Gastroenterologist overturns GMC’s “irrational” misconduct rulingBMJ 2012; 344 doi: http://dx.doi.org/10.1136/bmj.e3051 (Published 27 April 2012) Cite this as: BMJ 2012;344:e3051
A consultant gastroenterologist who was found guilty of misconduct by the General Medical Council has won a ruling quashing the “irrational” decision after representing himself at the High Court in London.
Rakesh Aga, a consultant with Medway NHS Trust in Kent, argued that a GMC fitness to practise panel should not have found him guilty of misconduct for failing to spot immediately that a diabetic patient with impaired consciousness was hypoglycaemic. He was unable to appeal in the usual way because the panel had ruled, despite the “misconduct,” that his fitness to practise was not impaired.
His only recourse was to apply for a judicial review at the High Court, where he appeared without a lawyer against a barrister instructed by the GMC.
The patient, X, whom Aga had seen previously and had recommended for a liver transplant, had been in hospital for five days, unknown to him, and had experienced several hypoglycaemic episodes of which he was unaware.
The consultant was in the middle of a ward round at 1130 am on 19 November 2007 when he was told for the first time that the patient was in the hospital. He broke off the ward round, looked at the online database for information about X and reached his bed at 1140 am, where he found him in a “stuporous condition.”
No one told him of X’s previous hypoglycaemic episodes and there was no glucose chart at X’s bedside. He delegated the task of looking at the patient’s notes to a trainee doctor, but the trainee did not spot the references to low blood glucose in the notes.
Mr Justice Eady said Aga had told him “that in his many years’ experience he had never seen a patient in this condition in hospital. The insulin/calorific imbalance simply should not have been allowed to happen by those caring for him over the previous five days.” He thought it “so unlikely in the case of a hospital inpatient that he felt the need to canvass, mentally, other possible causes.”
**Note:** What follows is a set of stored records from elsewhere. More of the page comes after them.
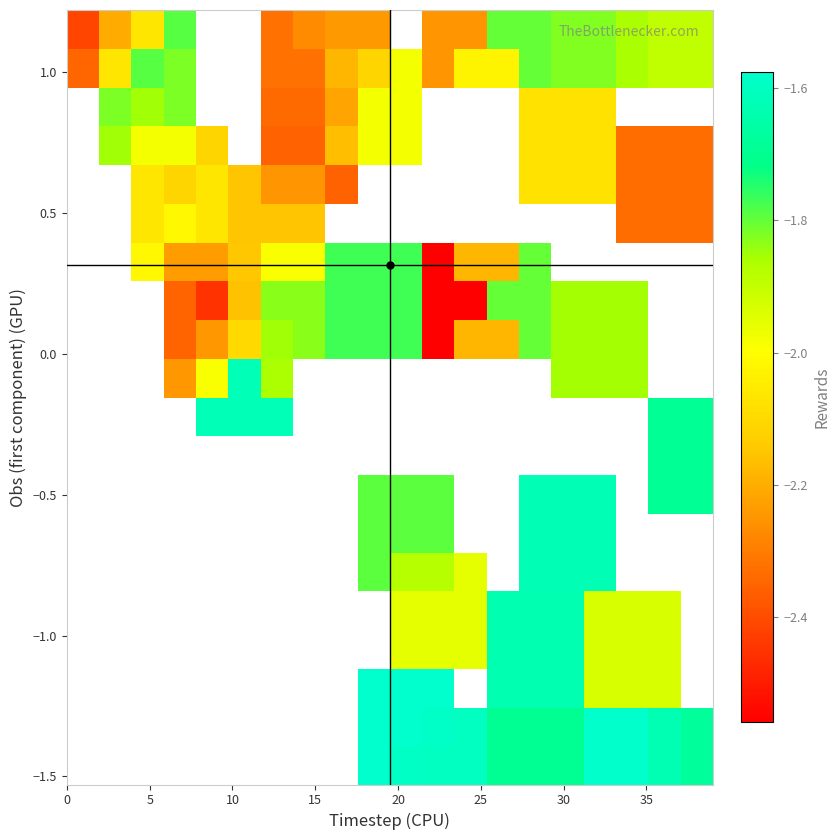

Which has a higher value, 30 or 35?

35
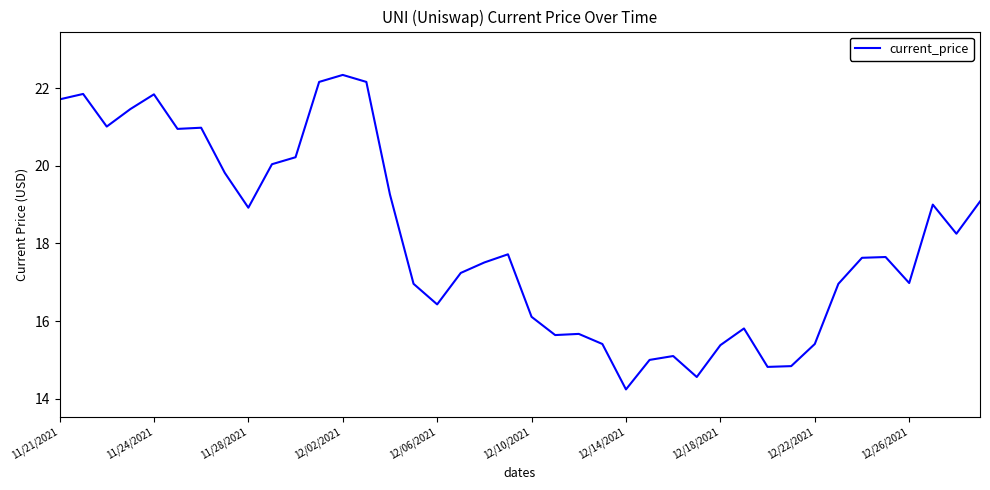

What is the difference between the maximum and minimum values?

8.1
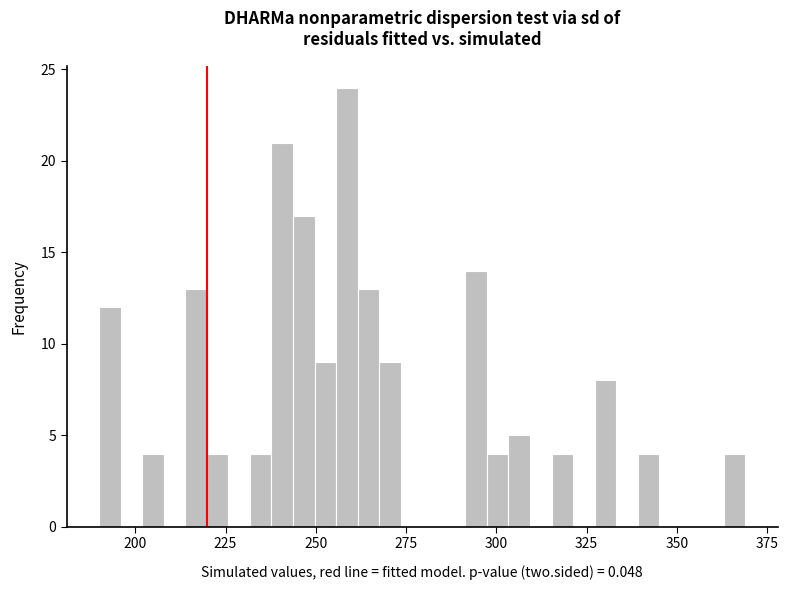

Around what value on the x-axis is the tallest bar? Give the approximate position of its centre, as read against the axis.

260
The judge said Aga had carried out “the appropriate drill on finding a patient unconscious.” He referred to the ABC routine: the checking of airways, breathing, and circulation. He then went on to the DEFG (Don’t Ever Forget Glucose).
At 1145 am he made an emergency management plan, which was put into immediate effect. A blood glucose test enabled a firm diagnosis of hypoglycaemia and X was effectively treated with an intravenous glucose solution. Aga argued that this prompt action probably saved X’s life. He went on to have the liver transplant and, the judge was told, was now doing well.
The judge said Aga had been “fully entitled” in the short time available to delegate the task of reading and summarising the patient’s notes to a junior doctor while he examined the online database. Although it might be possible to criticise the consultant for failing to recognise the cause of X’s unconsciousness, there had been no act or omission which adversely affected the patient.
In so far as there was any act of omission at all, it could not be characterised as “particularly grave” so as to be considered misconduct. “I cannot see any rational basis for categorising what happened as ‘misconduct.’ I do not believe that any reasonable onlooker would apply that word to the events I have outlined. I will therefore quash the decision accordingly,” said the judge.
Aga told the BMJ he had read nine books on judicial review before launching the case. He added: “The facts were so strong that if truth and justice had their way it would succeed. After a lot of bad luck I finally got a judge who clearly saw the wood for the trees and had done his homework. The GMC has to raise its game.”